In a report released Wednesday, U.S. Air Force said it conducted testing at two Arizona facilities, Luke and the Gila Bend Air Force Auxiliary Field, to determine if two chemicals from a foam firefighting agent were showing up in the water.

The drinking water was deemed safe at both locations, but more analysis in areas surrounding Luke is pending.

Inspectors analyzed the presence Perfluorooctane Sulfanate (PFOS) and Perfluorooctanoic Acid (PFOA) in ground and surface water.

The Gila Bend samples were clear of the chemicals.

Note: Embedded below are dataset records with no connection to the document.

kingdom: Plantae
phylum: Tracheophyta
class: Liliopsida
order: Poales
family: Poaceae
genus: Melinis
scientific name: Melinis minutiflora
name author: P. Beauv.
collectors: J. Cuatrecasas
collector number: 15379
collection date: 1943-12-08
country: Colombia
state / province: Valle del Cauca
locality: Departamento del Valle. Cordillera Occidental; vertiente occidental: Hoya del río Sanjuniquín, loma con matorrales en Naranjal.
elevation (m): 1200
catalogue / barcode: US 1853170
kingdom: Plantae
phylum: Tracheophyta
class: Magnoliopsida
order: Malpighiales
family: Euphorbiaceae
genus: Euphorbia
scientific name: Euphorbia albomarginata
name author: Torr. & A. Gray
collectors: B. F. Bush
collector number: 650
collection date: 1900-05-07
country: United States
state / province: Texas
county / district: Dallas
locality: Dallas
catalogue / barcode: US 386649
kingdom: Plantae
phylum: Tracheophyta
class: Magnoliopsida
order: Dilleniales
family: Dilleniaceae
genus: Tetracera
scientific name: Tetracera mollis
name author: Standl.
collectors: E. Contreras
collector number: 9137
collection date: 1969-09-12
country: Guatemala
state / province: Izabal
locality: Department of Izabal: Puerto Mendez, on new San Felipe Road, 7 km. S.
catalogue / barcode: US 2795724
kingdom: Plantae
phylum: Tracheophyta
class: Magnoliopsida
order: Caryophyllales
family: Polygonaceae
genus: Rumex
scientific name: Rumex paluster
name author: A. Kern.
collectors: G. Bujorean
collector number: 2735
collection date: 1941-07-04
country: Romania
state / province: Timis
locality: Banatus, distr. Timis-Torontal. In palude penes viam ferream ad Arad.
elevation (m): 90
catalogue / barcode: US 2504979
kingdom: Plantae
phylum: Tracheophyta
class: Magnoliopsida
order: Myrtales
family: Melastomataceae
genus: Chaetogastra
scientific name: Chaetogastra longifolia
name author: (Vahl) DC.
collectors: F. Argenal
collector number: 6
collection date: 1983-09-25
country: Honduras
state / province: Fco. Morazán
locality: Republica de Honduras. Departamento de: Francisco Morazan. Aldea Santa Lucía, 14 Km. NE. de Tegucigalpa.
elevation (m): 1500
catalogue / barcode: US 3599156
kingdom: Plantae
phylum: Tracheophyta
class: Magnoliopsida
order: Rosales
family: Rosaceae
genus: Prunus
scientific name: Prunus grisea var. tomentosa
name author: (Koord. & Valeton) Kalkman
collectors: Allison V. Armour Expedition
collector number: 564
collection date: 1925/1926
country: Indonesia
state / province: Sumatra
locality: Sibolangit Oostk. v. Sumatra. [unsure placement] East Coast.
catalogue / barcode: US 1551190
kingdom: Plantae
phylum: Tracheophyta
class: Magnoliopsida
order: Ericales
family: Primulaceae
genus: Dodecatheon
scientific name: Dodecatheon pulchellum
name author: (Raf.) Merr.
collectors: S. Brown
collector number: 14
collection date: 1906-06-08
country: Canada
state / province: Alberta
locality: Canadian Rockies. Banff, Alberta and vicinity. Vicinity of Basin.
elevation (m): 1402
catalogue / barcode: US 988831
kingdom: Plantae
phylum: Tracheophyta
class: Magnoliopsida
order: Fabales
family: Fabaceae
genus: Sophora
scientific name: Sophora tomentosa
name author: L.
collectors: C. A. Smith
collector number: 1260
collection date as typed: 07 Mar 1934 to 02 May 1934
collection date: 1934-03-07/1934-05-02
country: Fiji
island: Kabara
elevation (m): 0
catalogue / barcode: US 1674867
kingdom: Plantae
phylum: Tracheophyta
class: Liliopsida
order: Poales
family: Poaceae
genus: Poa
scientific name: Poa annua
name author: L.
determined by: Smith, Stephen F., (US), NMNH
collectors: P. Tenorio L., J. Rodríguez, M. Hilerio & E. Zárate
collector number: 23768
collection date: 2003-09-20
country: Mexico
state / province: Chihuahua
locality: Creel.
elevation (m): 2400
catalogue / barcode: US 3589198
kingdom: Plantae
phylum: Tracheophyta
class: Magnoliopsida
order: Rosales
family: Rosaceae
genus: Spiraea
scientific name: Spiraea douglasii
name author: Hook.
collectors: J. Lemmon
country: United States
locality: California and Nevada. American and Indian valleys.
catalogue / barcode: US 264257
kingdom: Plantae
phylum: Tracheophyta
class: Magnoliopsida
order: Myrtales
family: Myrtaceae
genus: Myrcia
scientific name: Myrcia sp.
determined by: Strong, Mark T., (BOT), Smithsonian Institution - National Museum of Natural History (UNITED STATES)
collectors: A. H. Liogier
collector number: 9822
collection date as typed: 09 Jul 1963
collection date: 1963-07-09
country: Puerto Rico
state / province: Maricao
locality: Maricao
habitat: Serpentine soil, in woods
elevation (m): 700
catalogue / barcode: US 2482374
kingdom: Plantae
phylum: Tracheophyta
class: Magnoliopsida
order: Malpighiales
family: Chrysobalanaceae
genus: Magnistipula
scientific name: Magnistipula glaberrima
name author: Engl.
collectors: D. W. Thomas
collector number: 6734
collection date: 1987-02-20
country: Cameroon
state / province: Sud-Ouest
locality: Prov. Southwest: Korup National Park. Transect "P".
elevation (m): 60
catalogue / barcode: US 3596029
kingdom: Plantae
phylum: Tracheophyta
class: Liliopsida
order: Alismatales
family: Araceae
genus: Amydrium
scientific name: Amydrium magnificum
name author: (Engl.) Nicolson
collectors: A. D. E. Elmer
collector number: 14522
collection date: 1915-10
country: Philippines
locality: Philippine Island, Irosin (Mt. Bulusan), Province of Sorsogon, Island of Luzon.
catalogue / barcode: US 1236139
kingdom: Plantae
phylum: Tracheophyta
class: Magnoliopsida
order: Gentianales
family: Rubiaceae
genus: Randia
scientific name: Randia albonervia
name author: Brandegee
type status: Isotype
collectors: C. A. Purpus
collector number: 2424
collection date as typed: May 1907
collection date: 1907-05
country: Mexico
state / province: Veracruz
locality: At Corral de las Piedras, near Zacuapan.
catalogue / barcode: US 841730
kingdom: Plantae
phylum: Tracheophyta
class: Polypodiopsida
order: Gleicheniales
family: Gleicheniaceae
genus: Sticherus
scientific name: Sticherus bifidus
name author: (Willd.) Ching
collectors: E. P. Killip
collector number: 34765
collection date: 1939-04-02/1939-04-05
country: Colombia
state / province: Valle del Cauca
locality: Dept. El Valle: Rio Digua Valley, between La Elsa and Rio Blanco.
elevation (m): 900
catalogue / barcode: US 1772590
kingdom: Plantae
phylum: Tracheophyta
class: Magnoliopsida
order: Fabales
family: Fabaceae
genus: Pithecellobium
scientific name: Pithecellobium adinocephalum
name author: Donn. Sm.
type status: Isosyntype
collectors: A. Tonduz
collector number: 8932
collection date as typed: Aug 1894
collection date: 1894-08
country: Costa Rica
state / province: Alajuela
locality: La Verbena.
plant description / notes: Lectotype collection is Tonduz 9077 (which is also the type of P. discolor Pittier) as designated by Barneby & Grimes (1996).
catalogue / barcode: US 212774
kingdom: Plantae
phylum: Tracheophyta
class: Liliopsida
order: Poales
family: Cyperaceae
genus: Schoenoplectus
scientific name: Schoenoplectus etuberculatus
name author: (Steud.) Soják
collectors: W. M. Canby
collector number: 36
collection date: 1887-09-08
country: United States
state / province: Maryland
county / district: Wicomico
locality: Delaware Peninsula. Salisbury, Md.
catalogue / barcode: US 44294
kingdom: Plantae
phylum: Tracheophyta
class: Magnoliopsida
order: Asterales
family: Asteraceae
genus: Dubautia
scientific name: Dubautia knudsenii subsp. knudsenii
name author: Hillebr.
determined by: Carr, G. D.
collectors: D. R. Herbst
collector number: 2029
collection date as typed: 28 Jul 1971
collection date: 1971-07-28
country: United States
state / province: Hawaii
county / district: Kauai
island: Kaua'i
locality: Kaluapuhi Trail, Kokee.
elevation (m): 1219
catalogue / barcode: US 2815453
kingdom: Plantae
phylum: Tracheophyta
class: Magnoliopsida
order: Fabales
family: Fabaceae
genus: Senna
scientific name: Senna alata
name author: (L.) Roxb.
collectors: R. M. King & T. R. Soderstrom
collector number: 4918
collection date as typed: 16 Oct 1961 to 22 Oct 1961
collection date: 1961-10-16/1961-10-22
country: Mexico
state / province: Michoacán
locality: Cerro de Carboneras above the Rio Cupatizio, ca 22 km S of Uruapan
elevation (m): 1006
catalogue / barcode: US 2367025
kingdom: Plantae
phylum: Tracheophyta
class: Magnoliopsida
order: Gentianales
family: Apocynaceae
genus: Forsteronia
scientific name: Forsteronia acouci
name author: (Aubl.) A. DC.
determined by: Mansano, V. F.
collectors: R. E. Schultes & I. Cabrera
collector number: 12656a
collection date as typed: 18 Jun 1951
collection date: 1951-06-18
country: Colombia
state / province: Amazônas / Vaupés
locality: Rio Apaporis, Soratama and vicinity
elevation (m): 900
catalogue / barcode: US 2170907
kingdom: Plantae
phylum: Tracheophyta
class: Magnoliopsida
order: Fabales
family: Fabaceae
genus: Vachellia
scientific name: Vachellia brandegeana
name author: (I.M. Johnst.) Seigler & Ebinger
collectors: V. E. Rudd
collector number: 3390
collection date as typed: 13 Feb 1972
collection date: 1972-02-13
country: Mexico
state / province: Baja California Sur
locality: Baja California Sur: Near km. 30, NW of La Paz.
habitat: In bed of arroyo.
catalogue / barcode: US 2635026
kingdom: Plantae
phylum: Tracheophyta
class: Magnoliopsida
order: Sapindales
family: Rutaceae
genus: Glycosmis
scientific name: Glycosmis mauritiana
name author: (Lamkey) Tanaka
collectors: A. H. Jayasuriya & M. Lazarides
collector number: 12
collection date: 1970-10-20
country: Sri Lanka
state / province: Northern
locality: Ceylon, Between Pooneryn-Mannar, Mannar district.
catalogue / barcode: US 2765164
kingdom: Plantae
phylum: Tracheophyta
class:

However, levels in several samples at Luke were above the Environmental Protection Agency health advisory levels of 70 parts per trillion, the base said in a press release.

Because of that, more testing will be done in areas surrounding Luke, which is located west of Litchfield Road between Northern Avenue and Camelback Road.

Wells are being inspected in Glendale, Goodyear, Litchfield Park and unincorporated parts of Maricopa County within 1 mile of Luke, a base spokeswoman told

A Glendale spokesman said the city’s drinking water is regularly tested and safe for consumption, the website reported.

“We will continue moving forward aggressively in our investigation,” Brig. Gen. Todd Canterbury, 56th Fighter Wing commander, said in the release.

“Our goals are to protect human health, keep residents informed throughout the inspection and ensure safe drinking water.”

The Arizona sites were among 203 installations that have used Aqueous Film Forming Foam to fight fires.

The Air Force started using the agent in 1970 but has phased it out in favor of a formula with no PFOS and trace amounts of PFOA.

The foam was replaced in Luke’s fire vehicles in 2017 and at all but one of its aircraft hangars in 2018.

Retrofitting was completed at Gila Bend in 2017.

According to U.S. Air Force Civil Engineer website, “PFOS and PFOA are classified as emerging contaminants because they do not have established regulatory standards, but evolving science has identified potential risk to humans and regulatory standards are under consideration.”

The EPA didn’t established health advisory levels for PFOS and PFOA in drinking water until 2016.